What is needed: Arrange the text lines from the entries below as a Markdown table with the columns "Row" and "Line", numbering each line and skipping blank lines. Leave the pictures out of the answer.

Records supplied Block Start

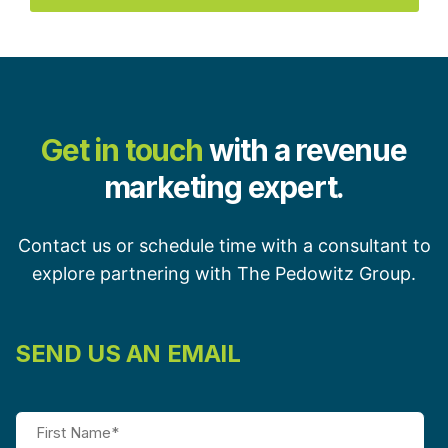
Get in touch
with a revenue
marketing expert.
Contact us or schedule time with a consultant to
explore partnering with The Pedowitz Group.
SEND US AN EMAIL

Records supplied Block End

Reply to the task:
| Row | Line |
|---|---|
| 1 | Get in touch |
| 2 | with a revenue |
| 3 | marketing expert. |
| 4 | Contact us or schedule time with a consultant to |
| 5 | explore partnering with The Pedowitz Group. |
| 6 | SEND US AN EMAIL |